(条目列表)

○ ○ ○ ○

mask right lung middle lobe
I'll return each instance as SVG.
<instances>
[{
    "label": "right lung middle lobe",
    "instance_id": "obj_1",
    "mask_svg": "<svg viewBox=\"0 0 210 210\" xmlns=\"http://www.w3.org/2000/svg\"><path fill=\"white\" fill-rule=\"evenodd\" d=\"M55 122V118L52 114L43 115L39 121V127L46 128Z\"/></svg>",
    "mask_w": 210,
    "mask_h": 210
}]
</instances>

○ ○ ○ ○

(练习题目)
请将上方全部条目逐字逐行照录一遍。

(参考答案)
mask right lung middle lobe
I'll return each instance as SVG.
<instances>
[{
    "label": "right lung middle lobe",
    "instance_id": "obj_1",
    "mask_svg": "<svg viewBox=\"0 0 210 210\" xmlns=\"http://www.w3.org/2000/svg\"><path fill=\"white\" fill-rule=\"evenodd\" d=\"M55 122V118L52 114L43 115L39 121V127L46 128Z\"/></svg>",
    "mask_w": 210,
    "mask_h": 210
}]
</instances>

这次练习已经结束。